Penelitian ini mendapatkan data dari darah akut dan konvalesen dari 975 pasien non-demam berdarah yang dirawat di rumah sakit dan diuji untuk IgM dan IgG Rickettsia dengan tes ELISA. Subyek penelitian merupakan bagian dari kohort observasional INA-RESPOND yang dikoordinasi oleh Balitbangkes Kementrian Kesehatan.Rickettsioses dapat ditemukan di Surabaya, Semarang, Bandung, Jakarta, dan Bali, baik pada anak-anak maupun orang dewasa. Hal ini menunjukkan bahwa kejadian infeksi ricketsia di Indonesia memang ada, namun keterbatasan fasilitas laboratorium diagnostik untuk ricketsiosis menyebabkan penyakit menular ini jarang terungkap. Seluruh kasus infeksi ricketsia di Indonesia terungkap dari kegiatan riset.
Hasil studi menunjukkan data: R. typhi 30,8%, R. rickettsii 5,7%, dan antibodi O. tsutsugamushi 3,8%. Pada 103 dari 975 (10,6%) pasien non-demam berdarah yang didiagnosis dengan infeksi rickettsial akut, menunjukkan gejala termasuk mual (72%), sakit kepala (69%), muntah (43%), kelesuan (33%), anoreksia (32%), arthralgia (30%), myalgia (28%), menggigil (28%), nyeri epigastrika (28%), dan ruam (17%).
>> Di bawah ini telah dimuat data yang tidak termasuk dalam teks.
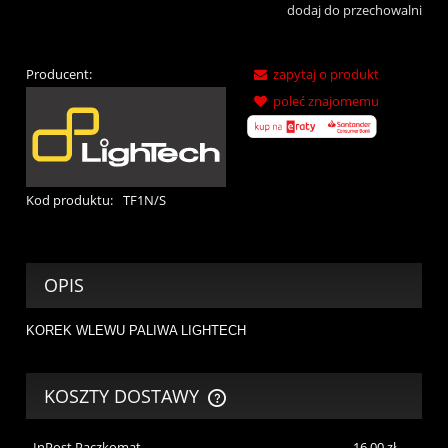
dodaj do przechowalni
Producent:
zapytaj o produkt
poleć znajomemu
Kod produktu:
TF1N/S
OPIS
KOREK WLEWU PALIWA LIGHTECH
KOSZTY DOSTAWY
CENA NIE ZAWIERA EWENTUALNYCH KOSZTÓW PŁATNOŚCI
InPost Paczkomat
16,00 zł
Rickettsia diidentifikasi sebagai etiologi penyakit demam pada 103 dari 975 (10,6%). Tak satu pun dari pasien ini didiagnosis dengan Rickettsia pada presentasi klinis.Kesimpulan penelitian kami menunjukkan pentingnya memasukkan rickettsioses dalam diagnosis diferensial untuk demam pada pasien yang dirawat di rumah sakit, mengembangkan kapasitas laboratorium dan titik tes perawatan untuk mendiagnosis rickettsioses dengan cepat dan akurat, dan menerapkan kebijakan publik untuk mengurangi beban penyakit. Studi lebih lanjut harus dilakukan untuk lebih mencirikan epidemiologi rickettsioses di Indonesia dan mengevaluasi hasil ketika terapi empirik dan ditargetkan yang tepat disediakan. Hasil studi ini mengkonfirmasi bahwa infeksi rickettsial adalah penting, dan sering diabaikan, sebagai penyebab demam pada pasien yang dirawat di rumah sakit di Indonesia.
Penulis: Dr. dr. Musofa Rusli, SpPD, FINASIM
Informasi detail dari riset ini dapat dilihat pada tulisan kami di:
Lokida, D., Hadi, U., Lau, CY., Kosasih, H., Liang, CJ., Rusli, M., et al. Underdiagnoses of Rickettsia in patients hospitalized with acute fever in Indonesia: observational study results. BMC Infect Dis 20, 364 (2020).